The Best Treadmill Exercise Plan
June 2nd, 2008    Subscribe To Our FeedTreadmill users have seen a vast increase in the features that are offered on their home gym machines; machines that used to calculate speed are now almost capable of getting you a cup of coffee…until it takes your pulse rate and decides that coffee might not be such a good idea after all, of course.
The Features That are Available
First of all, a treadmill exercise plan should include some fun, so you shouldn’t forget to keep it amusing. Some people read a magazine during their warm-up and cool-down periods, but have to focus on their physical action during the main part of their treadmill exercise plan. Magazines are one option, while television or music is another.

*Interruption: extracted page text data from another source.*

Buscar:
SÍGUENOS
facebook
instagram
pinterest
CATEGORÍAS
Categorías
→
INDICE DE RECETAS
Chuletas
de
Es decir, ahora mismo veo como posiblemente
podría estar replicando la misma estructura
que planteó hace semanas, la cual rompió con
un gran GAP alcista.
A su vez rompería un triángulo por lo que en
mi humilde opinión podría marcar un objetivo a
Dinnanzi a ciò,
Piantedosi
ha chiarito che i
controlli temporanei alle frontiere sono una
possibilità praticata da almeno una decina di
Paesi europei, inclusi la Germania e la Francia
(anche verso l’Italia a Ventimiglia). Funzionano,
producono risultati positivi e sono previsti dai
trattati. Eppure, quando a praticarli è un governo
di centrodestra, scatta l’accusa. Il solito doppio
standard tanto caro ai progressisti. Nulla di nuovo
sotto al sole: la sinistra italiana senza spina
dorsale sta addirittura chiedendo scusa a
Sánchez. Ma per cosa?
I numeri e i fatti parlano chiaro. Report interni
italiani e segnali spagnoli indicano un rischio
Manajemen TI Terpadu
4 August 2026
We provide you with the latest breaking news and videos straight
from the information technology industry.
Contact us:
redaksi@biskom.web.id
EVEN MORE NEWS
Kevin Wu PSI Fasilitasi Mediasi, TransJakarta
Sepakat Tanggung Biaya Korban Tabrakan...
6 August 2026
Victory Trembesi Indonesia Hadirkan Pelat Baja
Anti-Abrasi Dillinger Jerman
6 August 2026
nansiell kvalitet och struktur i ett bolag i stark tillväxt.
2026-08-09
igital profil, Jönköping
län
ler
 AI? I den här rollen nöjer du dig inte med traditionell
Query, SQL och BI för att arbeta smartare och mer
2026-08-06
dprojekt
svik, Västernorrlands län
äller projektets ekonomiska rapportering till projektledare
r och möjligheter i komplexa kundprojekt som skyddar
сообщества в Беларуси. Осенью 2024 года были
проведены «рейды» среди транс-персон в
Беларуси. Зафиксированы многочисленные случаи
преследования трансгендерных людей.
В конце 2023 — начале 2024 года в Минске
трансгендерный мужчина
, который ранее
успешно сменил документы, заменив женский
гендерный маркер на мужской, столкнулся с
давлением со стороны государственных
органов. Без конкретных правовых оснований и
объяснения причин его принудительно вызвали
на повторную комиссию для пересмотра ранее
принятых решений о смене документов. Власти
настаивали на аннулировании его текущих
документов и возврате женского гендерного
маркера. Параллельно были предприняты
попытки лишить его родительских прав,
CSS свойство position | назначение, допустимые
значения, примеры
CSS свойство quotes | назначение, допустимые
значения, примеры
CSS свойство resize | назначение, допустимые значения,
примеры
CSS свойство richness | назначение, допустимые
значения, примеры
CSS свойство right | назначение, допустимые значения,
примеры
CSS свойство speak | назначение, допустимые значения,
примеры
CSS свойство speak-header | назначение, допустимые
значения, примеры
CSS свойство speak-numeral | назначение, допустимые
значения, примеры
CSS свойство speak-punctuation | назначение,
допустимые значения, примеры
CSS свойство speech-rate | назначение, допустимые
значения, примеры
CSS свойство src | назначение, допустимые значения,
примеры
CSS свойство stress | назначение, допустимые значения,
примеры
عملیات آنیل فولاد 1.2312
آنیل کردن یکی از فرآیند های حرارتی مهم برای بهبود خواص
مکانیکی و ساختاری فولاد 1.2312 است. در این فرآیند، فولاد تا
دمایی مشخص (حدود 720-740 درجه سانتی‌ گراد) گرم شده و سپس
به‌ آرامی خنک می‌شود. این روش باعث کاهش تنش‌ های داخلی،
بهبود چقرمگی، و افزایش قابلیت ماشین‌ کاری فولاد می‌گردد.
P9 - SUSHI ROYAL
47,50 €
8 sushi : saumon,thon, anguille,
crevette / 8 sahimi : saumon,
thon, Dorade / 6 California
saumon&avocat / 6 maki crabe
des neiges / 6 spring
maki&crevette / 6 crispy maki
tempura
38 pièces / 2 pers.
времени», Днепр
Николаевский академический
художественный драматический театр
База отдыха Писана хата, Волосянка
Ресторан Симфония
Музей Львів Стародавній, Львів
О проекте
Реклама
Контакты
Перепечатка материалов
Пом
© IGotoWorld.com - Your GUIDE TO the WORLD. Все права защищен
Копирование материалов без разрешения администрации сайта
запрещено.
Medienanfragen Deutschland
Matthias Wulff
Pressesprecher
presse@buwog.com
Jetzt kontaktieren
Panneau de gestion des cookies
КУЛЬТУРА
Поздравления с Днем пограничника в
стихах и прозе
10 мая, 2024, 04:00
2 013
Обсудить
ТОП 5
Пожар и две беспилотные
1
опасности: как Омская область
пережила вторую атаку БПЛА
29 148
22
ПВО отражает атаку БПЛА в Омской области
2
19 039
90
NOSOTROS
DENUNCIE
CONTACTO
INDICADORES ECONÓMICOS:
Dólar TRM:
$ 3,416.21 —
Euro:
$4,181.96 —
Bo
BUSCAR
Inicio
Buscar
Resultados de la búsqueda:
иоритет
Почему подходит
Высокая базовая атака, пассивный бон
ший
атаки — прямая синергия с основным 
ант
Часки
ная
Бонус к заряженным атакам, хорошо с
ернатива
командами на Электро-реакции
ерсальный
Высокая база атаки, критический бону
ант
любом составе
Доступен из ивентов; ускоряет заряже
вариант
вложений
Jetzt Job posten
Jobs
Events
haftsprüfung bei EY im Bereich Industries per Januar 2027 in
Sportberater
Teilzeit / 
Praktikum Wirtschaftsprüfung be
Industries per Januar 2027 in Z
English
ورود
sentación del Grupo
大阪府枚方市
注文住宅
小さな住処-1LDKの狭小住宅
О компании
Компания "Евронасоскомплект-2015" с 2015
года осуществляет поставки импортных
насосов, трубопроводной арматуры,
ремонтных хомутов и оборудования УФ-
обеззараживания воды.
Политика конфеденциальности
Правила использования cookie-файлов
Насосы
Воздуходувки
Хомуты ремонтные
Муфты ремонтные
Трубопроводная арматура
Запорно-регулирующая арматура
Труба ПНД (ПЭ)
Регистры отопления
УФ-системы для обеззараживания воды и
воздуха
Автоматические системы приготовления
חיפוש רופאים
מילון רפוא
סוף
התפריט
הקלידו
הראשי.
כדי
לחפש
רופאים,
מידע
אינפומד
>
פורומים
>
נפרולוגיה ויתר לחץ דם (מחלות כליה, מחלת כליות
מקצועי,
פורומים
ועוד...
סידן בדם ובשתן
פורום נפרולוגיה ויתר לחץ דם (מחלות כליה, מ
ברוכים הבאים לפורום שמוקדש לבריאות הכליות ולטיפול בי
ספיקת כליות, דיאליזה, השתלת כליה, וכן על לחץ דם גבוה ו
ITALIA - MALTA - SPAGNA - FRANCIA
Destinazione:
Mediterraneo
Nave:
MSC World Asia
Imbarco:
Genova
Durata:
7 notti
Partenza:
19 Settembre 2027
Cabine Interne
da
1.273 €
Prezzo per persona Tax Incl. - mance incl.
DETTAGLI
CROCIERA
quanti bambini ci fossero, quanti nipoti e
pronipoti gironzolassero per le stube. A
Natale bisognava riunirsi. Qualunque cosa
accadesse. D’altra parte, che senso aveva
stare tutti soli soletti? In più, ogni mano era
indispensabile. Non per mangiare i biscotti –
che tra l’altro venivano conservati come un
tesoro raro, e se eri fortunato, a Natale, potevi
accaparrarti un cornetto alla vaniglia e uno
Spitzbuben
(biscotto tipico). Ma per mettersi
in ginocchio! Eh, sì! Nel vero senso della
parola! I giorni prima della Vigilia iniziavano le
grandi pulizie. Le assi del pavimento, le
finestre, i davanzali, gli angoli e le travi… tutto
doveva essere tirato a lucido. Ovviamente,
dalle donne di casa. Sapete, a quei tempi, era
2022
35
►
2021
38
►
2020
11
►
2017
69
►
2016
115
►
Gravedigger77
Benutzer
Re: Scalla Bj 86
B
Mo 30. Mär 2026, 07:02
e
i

Some treadmills, would you believe it, come complete with a laptop stand in front of the handlebars and all the screens that inform you of your speed, calories burned, heart rate and more. This is useful if you are a busy professional who finds it hard to fit exercise into your daily routine.
For those of you for whom the treadmill exercise plan is actually about the exercise and not the simultaneous entertainment, let’s devise some smart plans for exercise on treadmills.
One important consideration is that of your speed. You should remember to always start slowly, and only after stretching properly of course, and remember to complete at a consistently moderate distance; normal walking, then quick walking, then a slow jogging pace, and finally up to running if you like. As well, you should always cool down with a reversal of the aforementioned process. The time in the middle is where it is easiest to get creative.
A couple of different plans for treadmill exercise are to either go for intervals or to go for a sustained speed for a sustained period of time. Both have their benefits, as while interval training burns more calories and can be a much more enjoyable exercise on the treadmill exercise plan, endurance in the form of sustained speed is also beneficial. Some also prefer the ups and downs of interval training.
To do this, you should alter your speeds, going for a minute at a true sprint pace and then cooling down for at least 2 minutes at a quick or moderate jog pace. These intervals can go up and down in intensity, and many different variations exist. A different effect comes from going from a sprint pace to a slow jog than the effect of going from a slow run to a hard jog. Again, each has its own benefits, and different people prefer different things, and as well will benefit differently from different types of exercise.
When making your official treadmill exercise plan, remember to make it interesting for you. Remember also to make it modifiable, but preferably only in an upwards direction. For example, when the endorphins kick in, a moderate run can be replaced by a sprint, but a sprint can not be replaced by a moderate run. Challenge yourself and make it fun; these two combined will get you results and get you excited to get back on the treadmill on your next training day.